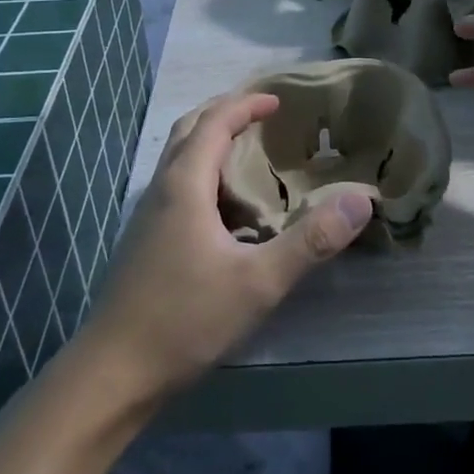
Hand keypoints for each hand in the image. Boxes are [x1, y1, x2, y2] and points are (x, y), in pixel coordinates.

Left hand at [78, 93, 372, 403]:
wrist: (113, 373)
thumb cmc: (185, 319)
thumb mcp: (258, 282)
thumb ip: (310, 241)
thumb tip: (360, 200)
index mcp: (184, 185)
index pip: (214, 123)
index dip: (245, 105)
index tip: (278, 100)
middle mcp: (161, 190)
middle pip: (189, 130)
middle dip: (224, 113)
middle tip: (260, 113)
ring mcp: (147, 217)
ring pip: (178, 160)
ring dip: (210, 142)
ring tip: (248, 153)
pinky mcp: (144, 243)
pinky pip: (176, 187)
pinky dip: (202, 174)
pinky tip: (224, 209)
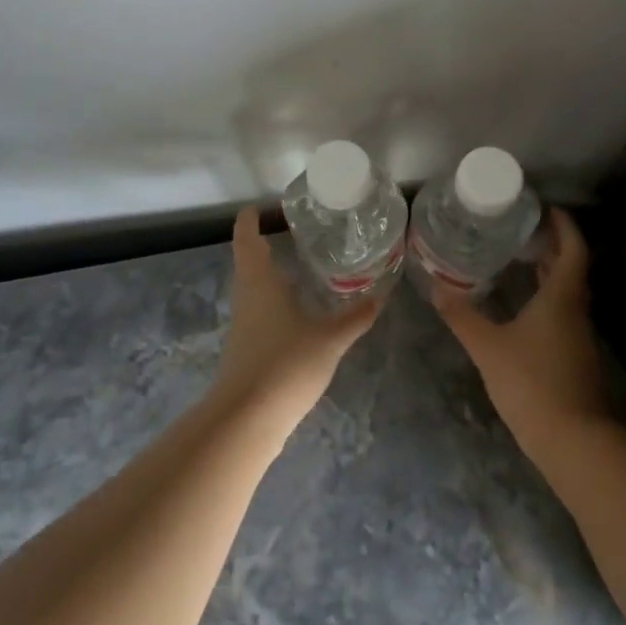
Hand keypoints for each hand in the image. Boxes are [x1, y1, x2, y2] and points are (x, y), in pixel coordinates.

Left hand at [213, 208, 379, 433]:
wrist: (247, 418)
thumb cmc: (285, 364)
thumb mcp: (329, 338)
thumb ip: (355, 317)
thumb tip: (381, 295)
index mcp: (259, 280)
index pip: (246, 237)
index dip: (251, 218)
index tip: (263, 205)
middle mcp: (247, 295)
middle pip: (249, 259)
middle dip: (267, 242)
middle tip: (299, 231)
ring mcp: (244, 322)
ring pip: (255, 286)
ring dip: (273, 272)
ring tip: (305, 265)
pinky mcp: (248, 346)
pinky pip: (261, 309)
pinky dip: (277, 298)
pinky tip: (301, 309)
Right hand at [433, 208, 611, 456]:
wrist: (573, 441)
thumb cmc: (532, 383)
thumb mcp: (488, 348)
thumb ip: (462, 317)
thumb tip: (436, 289)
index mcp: (562, 297)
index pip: (573, 248)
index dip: (564, 225)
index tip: (546, 208)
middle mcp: (576, 310)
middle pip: (572, 268)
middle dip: (552, 246)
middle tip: (522, 230)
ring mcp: (579, 336)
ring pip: (567, 292)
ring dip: (549, 273)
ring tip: (519, 261)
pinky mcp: (574, 357)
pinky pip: (562, 314)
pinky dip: (546, 299)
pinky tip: (521, 308)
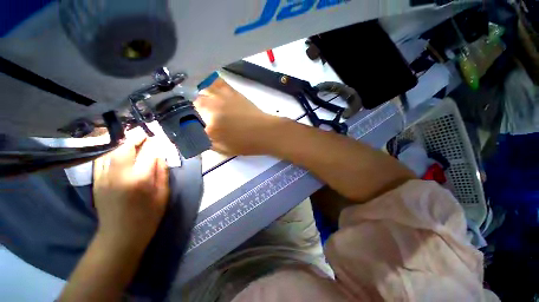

.....

## What is expected
Lines of the listing above that hold the string "index" should each be copied.

## Exercise output
index mcp: (184, 185)
index pip: (214, 123)
index dip: (245, 105)
index tip: (278, 100)
index mcp: (259, 280)
index pip: (246, 237)
index dip: (251, 218)
index tip: (263, 205)
index mcp: (562, 297)
index pip: (573, 248)
index dip: (564, 225)
index tip: (546, 208)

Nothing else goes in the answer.